Re: [RFC 0/6]mm: add new LRU list for MADV_FREE pages

From: Minchan Kim <minchan@kernel.org>
To: Shaohua Li <shli@fb.com>
Cc: linux-mm@kvack.org, linux-kernel@vger.kernel.org,
	Kernel-team@fb.com, mhocko@suse.com, hughd@google.com,
	hannes@cmpxchg.org, riel@redhat.com, mgorman@techsingularity.net,
	danielmicay@gmail.com
Subject: Re: [RFC 0/6]mm: add new LRU list for MADV_FREE pages
Date: Wed, 1 Feb 2017 14:47:24 +0900	[thread overview]
Message-ID: <20170201054724.GA9438@bbox> (raw)
In-Reply-To: <cover.1485748619.git.shli@fb.com>

Hi Shaohua,

On Sun, Jan 29, 2017 at 09:51:17PM -0800, Shaohua Li wrote:
> Hi,
> 
> We are trying to use MADV_FREE in jemalloc. Several issues are found. Without
> solving the issues, jemalloc can't use the MADV_FREE feature.
> - Doesn't support system without swap enabled. Because if swap is off, we can't
>   or can't efficiently age anonymous pages. And since MADV_FREE pages are mixed
>   with other anonymous pages, we can't reclaim MADV_FREE pages. In current
>   implementation, MADV_FREE will fallback to MADV_DONTNEED without swap enabled.
>   But in our environment, a lot of machines don't enable swap. This will prevent
>   our setup using MADV_FREE.
> - Increases memory pressure. page reclaim bias file pages reclaim against
>   anonymous pages. This doesn't make sense for MADV_FREE pages, because those
>   pages could be freed easily and refilled with very slight penality. Even page
>   reclaim doesn't bias file pages, there is still an issue, because MADV_FREE
>   pages and other anonymous pages are mixed together. To reclaim a MADV_FREE
>   page, we probably must scan a lot of other anonymous pages, which is
>   inefficient. In our test, we usually see oom with MADV_FREE enabled and nothing
>   without it.
> - RSS accounting. MADV_FREE pages are accounted as normal anon pages and
>   reclaimed lazily, so application's RSS becomes bigger. This confuses our
>   workloads. We have monitoring daemon running and if it finds applications' RSS
>   becomes abnormal, the daemon will kill the applications even kernel can reclaim
>   the memory easily. Currently we don't export separate RSS accounting for
>   MADV_FREE pages. This will prevent our setup using MADV_FREE too.
> 
> For the first two issues, introducing a new LRU list for MADV_FREE pages could
> solve the issues. We can directly reclaim MADV_FREE pages without writting them
> out to swap, so the first issue could be fixed. If only MADV_FREE pages are in
> the new list, page reclaim can easily reclaim such pages without interference
> of file or anonymous pages. The memory pressure issue will disappear.
> 
> Actually Minchan posted patches to add the LRU list before, but he didn't
> pursue. So I picked up them and the patches are based on Minchan's previous
> patches. The main difference between my patches and Minchan previous patches is
> page reclaim policy. Minchan's patches introduces a knob to balance the reclaim
> of MADV_FREE pages and anon/file pages, while the patches always reclaim
> MADV_FREE pages first if there are. I described the reason in patch 5.

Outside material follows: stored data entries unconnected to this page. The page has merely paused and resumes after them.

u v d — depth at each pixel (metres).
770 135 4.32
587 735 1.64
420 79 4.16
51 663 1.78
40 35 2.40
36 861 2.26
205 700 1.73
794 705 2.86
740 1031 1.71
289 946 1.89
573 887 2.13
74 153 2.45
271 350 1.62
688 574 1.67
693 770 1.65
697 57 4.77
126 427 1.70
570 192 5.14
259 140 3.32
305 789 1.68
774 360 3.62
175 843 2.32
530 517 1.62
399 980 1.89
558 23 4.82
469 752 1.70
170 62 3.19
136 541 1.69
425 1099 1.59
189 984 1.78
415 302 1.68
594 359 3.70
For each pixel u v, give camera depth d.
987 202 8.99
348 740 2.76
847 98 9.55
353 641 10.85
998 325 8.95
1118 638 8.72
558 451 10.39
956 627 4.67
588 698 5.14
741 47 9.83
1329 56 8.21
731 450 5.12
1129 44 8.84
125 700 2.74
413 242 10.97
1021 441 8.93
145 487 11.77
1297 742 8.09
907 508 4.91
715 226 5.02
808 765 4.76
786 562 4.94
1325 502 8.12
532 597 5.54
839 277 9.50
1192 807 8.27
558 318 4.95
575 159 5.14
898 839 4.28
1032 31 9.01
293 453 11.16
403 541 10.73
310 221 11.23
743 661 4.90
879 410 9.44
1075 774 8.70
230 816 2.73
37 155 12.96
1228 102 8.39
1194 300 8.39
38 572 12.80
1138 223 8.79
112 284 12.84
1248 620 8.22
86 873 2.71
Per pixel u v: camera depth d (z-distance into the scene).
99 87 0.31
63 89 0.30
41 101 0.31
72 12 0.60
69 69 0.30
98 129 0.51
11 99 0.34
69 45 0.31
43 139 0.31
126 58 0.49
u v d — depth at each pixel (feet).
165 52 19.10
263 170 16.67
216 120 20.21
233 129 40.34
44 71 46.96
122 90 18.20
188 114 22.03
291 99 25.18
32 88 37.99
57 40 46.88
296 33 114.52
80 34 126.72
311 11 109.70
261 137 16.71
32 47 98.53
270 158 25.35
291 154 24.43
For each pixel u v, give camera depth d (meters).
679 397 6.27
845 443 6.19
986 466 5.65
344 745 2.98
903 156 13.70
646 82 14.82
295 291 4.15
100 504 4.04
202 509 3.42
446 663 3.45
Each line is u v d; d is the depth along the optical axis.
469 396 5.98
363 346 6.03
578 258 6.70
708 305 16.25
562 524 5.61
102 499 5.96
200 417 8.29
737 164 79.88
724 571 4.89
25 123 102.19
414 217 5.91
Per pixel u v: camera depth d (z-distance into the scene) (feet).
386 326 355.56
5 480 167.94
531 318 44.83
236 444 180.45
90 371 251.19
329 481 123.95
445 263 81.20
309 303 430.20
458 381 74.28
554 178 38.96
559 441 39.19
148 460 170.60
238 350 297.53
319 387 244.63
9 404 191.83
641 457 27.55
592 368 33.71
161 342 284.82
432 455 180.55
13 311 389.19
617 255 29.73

First of all, thanks for th effort to support MADV_FREE for swapless system,
Shaohua!

CCing Daniel,

The reason I have postponed is due to controverial part about balancing
used-once vs. madv_freed apges. I thought it doesn't make sense to reclaim
madv_freed pages first even if there are lots of used-once pages.

Recently, Johannes posted patches for balancing file/anon and it was based
on the cost model, IIRC. I wanted to base on it.

The idea is VM reclaims file-based pages and if refault happens, we can measure
refault distance and sizeof(LRU_LAZYFREE list). If refault distance is smaller
than lazyfree LRU list's size, it means the file-backed page have been kept
in memory if we have discarded lazyfree pages so it adds more cost to reclaim
lazyfree LRU list more agressively.

I tested your patch with simple MADV_FREE workload(just alloc and then repeated
touch/madv_free) with background stream-read process. In that case, the
MADV_FREE workload regressed in half without any gain for stream-read process.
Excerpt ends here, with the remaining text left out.